Huffpost (Dec. 18, 2012)

Micky Dolenz: The Man, the myth, the Monkee... and ME

by Tony Sachs

 

私には秘密があります、ほんのわずかな親しい友人しか知らないことで、私の妻でさえ最近まで知らなかったことです。

 

私はモンキーズが大好きなんです。

 

私が言いたいのは、ラジオで "Last Train To Clarksville" や "Daydrema Believer" を聞いて、「この曲、いいな。」と思うのではなく、モンキーズが好き!ということです。怪しげなアルバムも、スタジオ・アウトテイクも、未発表のモノ・バージョンも、持っているだけでなく、何度も、学者のように勤勉に、ファンクラブ会長のように熱心に(まだ会長ではないけど)、全部聞いています。モンキーズを聞く時は、妻と娘に迷惑をかけないようにヘッドフォンで聞くようにしています。熱狂的なモンキーズ・ファンであることは、時折、孤独な探究者であるということなのです。

**データセット:**
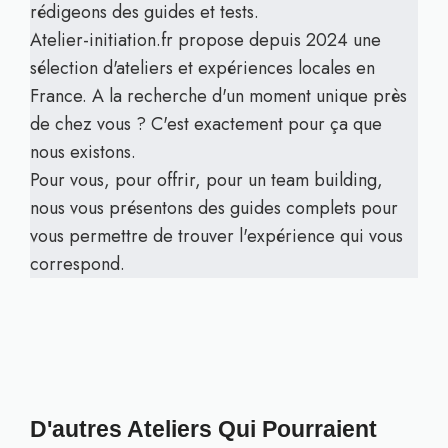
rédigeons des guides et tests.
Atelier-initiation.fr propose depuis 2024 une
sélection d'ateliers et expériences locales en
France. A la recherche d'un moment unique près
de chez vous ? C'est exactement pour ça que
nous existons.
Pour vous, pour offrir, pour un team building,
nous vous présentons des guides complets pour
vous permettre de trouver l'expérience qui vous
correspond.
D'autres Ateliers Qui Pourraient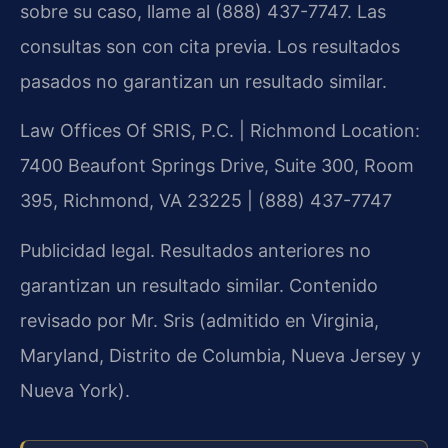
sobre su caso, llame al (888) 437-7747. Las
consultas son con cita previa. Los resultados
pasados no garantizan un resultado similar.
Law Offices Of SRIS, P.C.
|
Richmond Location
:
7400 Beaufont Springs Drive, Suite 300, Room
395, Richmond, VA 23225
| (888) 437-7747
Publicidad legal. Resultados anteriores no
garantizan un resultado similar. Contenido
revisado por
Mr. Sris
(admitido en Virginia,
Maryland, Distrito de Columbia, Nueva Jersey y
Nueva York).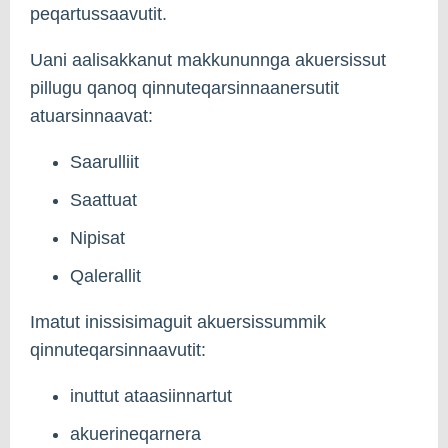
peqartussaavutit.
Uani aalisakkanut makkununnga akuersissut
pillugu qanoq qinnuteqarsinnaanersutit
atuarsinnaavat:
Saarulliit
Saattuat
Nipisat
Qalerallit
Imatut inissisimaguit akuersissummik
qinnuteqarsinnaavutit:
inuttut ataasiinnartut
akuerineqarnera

...

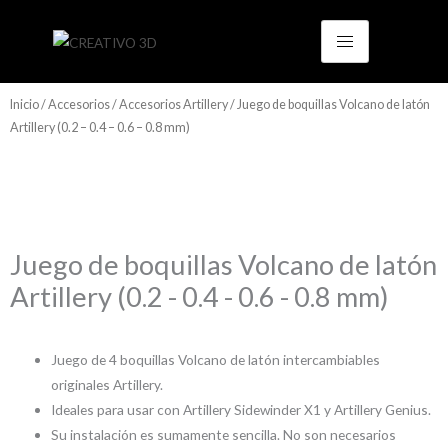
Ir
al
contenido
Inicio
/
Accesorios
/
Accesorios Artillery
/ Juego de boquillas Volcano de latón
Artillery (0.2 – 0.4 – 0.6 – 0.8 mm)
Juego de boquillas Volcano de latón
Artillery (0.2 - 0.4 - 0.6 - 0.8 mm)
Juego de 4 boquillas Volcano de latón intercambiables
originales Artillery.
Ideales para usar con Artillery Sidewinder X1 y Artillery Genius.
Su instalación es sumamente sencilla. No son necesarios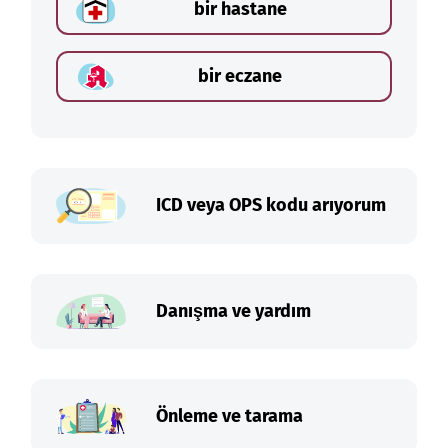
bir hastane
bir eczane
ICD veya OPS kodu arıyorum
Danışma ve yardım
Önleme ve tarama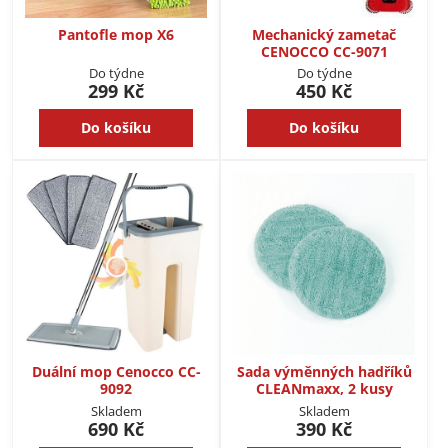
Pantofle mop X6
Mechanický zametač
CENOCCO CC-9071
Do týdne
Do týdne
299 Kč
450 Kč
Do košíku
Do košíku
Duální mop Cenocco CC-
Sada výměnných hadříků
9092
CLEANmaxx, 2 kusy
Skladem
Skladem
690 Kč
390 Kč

==

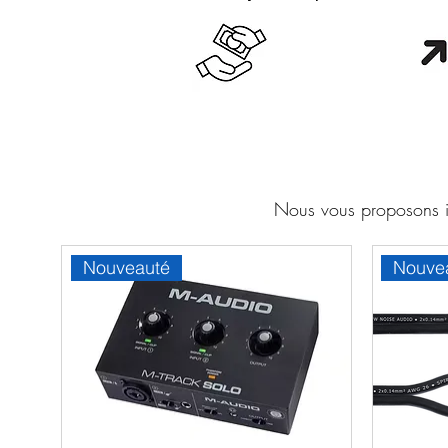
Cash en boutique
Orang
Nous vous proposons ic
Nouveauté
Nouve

**課題:**
モンキーズへの愛を打ち明ける文章を、最後の文の後から書き継いでください。

**課題の結果:**
 
私のモンキーズへの情熱は、私が15才位の少年だった頃に始まったのですが、1970年の解散以降は鳴りを潜めていました。何年も、何十年も経ってから、ミッキー・ドレンツ、デイビー・ジョーンズ、ピーター・トーク(マイク・ネスミスはたまにしか参加しません)を見るのは悲しいことだろうと思っていました。何周年かの記念に再結成して、今風に見せようとしたり(特に80年代後半の衣装は最悪でした)、昔のヒット曲をシンセのキーボードとドラムで台無しにしたり。そんな訳で、彼らの再結成のアルバム2枚(その内1枚にはネスミスも参加していたのですが)からは距離を置いていました。私は60年代の象徴としてのモンキーズに満足しきっていたのです。品質のよいアウトテイクやデラックス・バージョンが出続けていたので、それは容易いことでした。
 

しかし、今年の2月にデイビー・ジョーンズが突然この世を去りました。モンキーズの45周年記念ツアーが終わってすぐでした。もちろん、私はこのツアーを見に行きませんでした。そして、私は悟ったのです。残ったモンキーズのメンバーが地上を歩いている内に見ることができる時間はどんどん減っているのだと。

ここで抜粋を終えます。